A leishmaniose visceral (LV), conhecida como calazar no subcontinente indiano, é uma doença parasitária causada pelo protozoário flagelado Leishmania, que pode ser fatal se não tratada prontamente. O flebotomíneo Phlebotomus argentipes é o único vetor confirmado da LV no Sudeste Asiático, onde é controlada por pulverização residual intradomiciliar (PRI), um inseticida sintético. O uso de DDT em programas de controle da LV resultou no desenvolvimento de resistência em flebotomíneos, sendo o DDT substituído pelo inseticida alfa-cipermetrina. No entanto, a alfa-cipermetrina age de forma semelhante ao DDT, aumentando o risco de resistência em flebotomíneos sob estresse causado pela exposição repetida a esse inseticida. Neste estudo, avaliamos a suscetibilidade de mosquitos selvagens e sua progênie F1 utilizando o bioensaio em frasco do CDC.
Coletamos mosquitos em 10 aldeias no distrito de Muzaffarpur, em Bihar, na Índia. Oito aldeias continuaram a usar inseticidas de alta potência.cipermetrinaPara pulverização em ambientes internos, uma aldeia deixou de usar cipermetrina de alta potência para esse fim, e outra nunca a utilizou. Os mosquitos coletados foram expostos a uma dose diagnóstica predefinida por um período determinado (3 μg/ml por 40 min), e a taxa de knockdown e a mortalidade foram registradas 24 horas após a exposição.
As taxas de mortalidade dos mosquitos selvagens variaram de 91,19% a 99,47%, e as de sua primeira geração (F1) variaram de 91,70% a 98,89%. Vinte e quatro horas após a exposição, a mortalidade dos mosquitos selvagens variou de 89,34% a 98,93%, e a de sua primeira geração (F1) variou de 90,16% a 98,33%.
Os resultados deste estudo indicam que pode ocorrer resistência em P. argentipes, o que demonstra a necessidade de monitoramento e vigilância contínuos para manter o controle após a erradicação.
A leishmaniose visceral (LV), conhecida como calazar no subcontinente indiano, é uma doença parasitária causada pelo protozoário flagelado Leishmania e transmitida pela picada de fêmeas infectadas de flebotomíneos (Diptera: Myrmecophaga). Os flebotomíneos são os únicos vetores confirmados da LV no Sudeste Asiático. A Índia está perto de alcançar a meta de eliminar a LV. No entanto, para manter baixas taxas de incidência após a erradicação, é fundamental reduzir a população de vetores para prevenir a transmissão.

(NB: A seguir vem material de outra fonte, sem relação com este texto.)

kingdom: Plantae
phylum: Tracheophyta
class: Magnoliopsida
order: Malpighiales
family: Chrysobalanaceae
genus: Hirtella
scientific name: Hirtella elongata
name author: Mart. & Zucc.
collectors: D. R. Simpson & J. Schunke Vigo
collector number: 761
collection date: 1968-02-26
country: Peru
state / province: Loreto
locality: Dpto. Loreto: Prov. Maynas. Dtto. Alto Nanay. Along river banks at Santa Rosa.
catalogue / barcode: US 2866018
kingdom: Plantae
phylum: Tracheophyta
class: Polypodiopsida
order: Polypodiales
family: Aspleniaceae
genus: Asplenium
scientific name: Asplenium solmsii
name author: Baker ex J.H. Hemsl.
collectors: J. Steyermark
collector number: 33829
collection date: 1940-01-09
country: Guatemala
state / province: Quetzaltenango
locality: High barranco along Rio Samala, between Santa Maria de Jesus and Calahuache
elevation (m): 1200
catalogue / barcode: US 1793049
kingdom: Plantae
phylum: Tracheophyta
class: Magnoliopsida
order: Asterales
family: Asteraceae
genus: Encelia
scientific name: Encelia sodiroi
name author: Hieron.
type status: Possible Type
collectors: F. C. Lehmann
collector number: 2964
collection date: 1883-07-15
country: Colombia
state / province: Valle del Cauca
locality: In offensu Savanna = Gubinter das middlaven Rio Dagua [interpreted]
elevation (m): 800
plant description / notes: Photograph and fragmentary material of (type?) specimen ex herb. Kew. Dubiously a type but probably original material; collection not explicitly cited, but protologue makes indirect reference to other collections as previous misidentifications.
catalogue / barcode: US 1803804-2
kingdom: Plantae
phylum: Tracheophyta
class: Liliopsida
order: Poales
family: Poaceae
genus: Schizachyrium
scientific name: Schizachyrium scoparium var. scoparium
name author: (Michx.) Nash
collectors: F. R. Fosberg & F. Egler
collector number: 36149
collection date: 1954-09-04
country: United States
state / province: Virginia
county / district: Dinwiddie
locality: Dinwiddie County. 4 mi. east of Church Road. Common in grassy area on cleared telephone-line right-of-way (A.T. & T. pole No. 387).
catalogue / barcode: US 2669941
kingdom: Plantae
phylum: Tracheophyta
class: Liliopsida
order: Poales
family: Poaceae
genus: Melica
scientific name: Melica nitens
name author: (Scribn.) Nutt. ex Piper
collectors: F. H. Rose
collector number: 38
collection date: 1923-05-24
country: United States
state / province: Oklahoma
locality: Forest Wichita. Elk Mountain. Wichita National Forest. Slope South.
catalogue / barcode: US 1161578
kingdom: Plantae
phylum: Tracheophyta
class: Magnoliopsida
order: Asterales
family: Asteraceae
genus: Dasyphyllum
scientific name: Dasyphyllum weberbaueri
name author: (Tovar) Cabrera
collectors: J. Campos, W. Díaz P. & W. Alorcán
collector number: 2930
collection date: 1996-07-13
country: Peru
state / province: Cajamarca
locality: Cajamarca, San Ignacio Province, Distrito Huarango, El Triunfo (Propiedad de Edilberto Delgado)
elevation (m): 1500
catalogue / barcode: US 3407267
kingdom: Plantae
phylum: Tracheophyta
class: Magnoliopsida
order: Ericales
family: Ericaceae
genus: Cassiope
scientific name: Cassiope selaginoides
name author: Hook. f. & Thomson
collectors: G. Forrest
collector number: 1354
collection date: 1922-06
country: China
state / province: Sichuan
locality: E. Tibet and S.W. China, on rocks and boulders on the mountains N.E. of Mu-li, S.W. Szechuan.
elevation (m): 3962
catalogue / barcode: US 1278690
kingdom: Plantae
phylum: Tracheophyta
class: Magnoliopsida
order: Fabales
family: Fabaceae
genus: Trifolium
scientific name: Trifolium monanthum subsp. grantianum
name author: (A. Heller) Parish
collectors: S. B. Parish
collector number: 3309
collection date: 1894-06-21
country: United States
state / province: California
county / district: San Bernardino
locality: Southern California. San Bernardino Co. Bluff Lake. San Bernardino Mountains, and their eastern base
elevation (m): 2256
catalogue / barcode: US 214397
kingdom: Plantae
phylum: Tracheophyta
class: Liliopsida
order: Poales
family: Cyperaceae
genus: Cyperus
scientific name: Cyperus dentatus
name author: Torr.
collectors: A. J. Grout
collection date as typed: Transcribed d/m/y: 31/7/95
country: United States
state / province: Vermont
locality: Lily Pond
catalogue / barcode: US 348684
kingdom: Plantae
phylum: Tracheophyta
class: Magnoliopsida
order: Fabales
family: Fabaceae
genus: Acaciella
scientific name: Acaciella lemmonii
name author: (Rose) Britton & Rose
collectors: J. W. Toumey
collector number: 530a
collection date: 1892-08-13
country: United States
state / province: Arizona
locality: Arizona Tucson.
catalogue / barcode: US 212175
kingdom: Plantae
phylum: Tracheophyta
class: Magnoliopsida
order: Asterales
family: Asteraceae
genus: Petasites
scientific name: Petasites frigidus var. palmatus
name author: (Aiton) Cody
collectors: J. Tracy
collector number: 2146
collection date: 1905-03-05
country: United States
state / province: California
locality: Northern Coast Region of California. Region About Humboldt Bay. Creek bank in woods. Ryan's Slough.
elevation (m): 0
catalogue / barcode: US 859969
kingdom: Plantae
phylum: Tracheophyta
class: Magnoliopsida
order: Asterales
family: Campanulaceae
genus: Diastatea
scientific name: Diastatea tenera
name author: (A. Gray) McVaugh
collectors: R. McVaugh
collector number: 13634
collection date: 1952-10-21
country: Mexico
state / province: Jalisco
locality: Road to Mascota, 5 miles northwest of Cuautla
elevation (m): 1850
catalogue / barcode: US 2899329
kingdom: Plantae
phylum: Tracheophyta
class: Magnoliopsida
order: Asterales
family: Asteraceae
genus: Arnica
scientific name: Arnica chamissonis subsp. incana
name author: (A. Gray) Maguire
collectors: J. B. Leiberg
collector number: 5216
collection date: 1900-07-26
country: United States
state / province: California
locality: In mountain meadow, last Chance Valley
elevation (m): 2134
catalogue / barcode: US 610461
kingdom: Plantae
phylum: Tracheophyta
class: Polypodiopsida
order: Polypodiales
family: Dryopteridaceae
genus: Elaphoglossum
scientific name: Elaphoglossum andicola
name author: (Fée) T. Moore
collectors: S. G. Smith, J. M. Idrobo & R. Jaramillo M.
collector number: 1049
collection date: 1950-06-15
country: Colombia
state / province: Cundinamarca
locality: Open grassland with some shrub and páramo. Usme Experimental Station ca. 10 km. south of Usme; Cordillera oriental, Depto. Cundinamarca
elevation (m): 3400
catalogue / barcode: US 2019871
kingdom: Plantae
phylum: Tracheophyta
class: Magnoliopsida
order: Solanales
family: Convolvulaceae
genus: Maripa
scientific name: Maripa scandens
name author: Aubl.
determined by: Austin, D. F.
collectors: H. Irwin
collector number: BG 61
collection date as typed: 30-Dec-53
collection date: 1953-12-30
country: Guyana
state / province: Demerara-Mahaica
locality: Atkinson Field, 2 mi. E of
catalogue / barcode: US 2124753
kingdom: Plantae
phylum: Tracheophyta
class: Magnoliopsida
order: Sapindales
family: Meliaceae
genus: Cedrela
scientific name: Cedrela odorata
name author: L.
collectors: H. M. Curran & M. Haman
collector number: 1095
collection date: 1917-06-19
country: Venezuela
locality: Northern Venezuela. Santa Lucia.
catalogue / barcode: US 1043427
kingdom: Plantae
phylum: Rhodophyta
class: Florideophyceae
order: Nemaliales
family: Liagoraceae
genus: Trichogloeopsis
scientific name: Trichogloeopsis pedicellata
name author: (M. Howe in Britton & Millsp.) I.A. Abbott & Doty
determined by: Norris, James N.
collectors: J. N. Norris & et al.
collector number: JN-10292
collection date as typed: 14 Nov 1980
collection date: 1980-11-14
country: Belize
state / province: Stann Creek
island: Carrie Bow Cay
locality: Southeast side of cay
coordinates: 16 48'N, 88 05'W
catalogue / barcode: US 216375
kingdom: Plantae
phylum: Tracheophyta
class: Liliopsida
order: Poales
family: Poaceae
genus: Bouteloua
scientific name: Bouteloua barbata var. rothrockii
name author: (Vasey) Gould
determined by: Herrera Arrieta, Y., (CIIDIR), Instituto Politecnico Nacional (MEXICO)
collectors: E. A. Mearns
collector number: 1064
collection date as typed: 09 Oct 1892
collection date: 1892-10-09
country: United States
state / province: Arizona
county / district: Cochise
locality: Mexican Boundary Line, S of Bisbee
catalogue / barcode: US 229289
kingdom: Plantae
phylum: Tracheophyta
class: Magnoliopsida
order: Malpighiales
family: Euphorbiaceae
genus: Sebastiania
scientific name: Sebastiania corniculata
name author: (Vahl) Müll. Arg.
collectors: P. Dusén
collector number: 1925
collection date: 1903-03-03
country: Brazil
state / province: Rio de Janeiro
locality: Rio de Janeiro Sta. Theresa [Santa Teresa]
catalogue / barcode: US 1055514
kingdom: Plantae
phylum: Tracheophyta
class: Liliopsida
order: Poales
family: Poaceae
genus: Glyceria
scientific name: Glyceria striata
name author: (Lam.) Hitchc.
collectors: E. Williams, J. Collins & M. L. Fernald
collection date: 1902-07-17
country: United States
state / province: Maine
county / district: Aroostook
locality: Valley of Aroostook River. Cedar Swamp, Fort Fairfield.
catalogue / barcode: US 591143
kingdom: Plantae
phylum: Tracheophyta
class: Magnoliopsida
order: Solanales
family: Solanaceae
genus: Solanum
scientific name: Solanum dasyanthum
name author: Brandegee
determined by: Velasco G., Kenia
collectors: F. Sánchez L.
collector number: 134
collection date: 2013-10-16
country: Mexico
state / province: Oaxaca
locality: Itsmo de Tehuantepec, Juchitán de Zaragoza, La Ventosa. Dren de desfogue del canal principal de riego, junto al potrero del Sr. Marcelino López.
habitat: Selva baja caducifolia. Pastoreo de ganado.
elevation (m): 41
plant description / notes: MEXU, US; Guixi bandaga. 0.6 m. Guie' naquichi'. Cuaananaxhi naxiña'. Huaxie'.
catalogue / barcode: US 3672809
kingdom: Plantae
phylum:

O controle de mosquitos no Sudeste Asiático é realizado por meio da pulverização residual intradomiciliar (PRI) com inseticidas sintéticos. O comportamento de repouso discreto do pernilongo-de-patas-prateadas o torna um alvo adequado para o controle com inseticidas por meio da pulverização residual intradomiciliar [1]. A pulverização residual intradomiciliar de diclorodifeniltricloroetano (DDT) no âmbito do Programa Nacional de Controle da Malária na Índia teve efeitos indiretos significativos no controle das populações de mosquitos e na redução significativa dos casos de leishmaniose visceral (LV) [2]. Esse controle não planejado da LV levou o Programa Indiano de Erradicação da LV a adotar a pulverização residual intradomiciliar como o principal método de controle do pernilongo-de-patas-prateadas. Em 2005, os governos da Índia, Bangladesh e Nepal assinaram um memorando de entendimento com o objetivo de eliminar a LV até 2015 [3]. Os esforços de erradicação, que envolvem uma combinação de controle vetorial e diagnóstico e tratamento rápidos de casos humanos, visavam entrar na fase de consolidação até 2015, meta posteriormente revisada para 2017 e depois para 2020 [4]. O novo roteiro global para eliminar doenças tropicais negligenciadas inclui a eliminação da LV até 2030.[5]
À medida que a Índia entra na fase pós-erradicação do BCVD, é imprescindível garantir que não se desenvolva resistência significativa à beta-cipermetrina. A razão para a resistência é que tanto o DDT quanto a cipermetrina têm o mesmo mecanismo de ação, ou seja, ambos têm como alvo a proteína VGSC [21]. Assim, o risco de desenvolvimento de resistência em flebotomíneos pode ser aumentado pelo estresse causado pela exposição regular à cipermetrina, um inseticida altamente potente. Portanto, é imprescindível monitorar e identificar populações de flebotomíneos potencialmente resistentes a esse inseticida. Nesse contexto, o objetivo deste estudo foi monitorar o status de suscetibilidade de flebotomíneos selvagens usando doses diagnósticas e durações de exposição determinadas por Chaubey et al. [20], que estudaram P. argentipes de diferentes aldeias no distrito de Muzaffarpur, em Bihar, Índia, que utilizavam continuamente sistemas de pulverização intradomiciliar tratados com cipermetrina (aldeias com IPS contínuo). O estado de suscetibilidade de P. argentipes selvagens de aldeias que deixaram de usar sistemas de pulverização interna tratados com cipermetrina (antigas aldeias IPS) e daquelas que nunca usaram sistemas de pulverização interna tratados com cipermetrina (aldeias não-IPS) foi comparado usando o bioensaio em frasco do CDC.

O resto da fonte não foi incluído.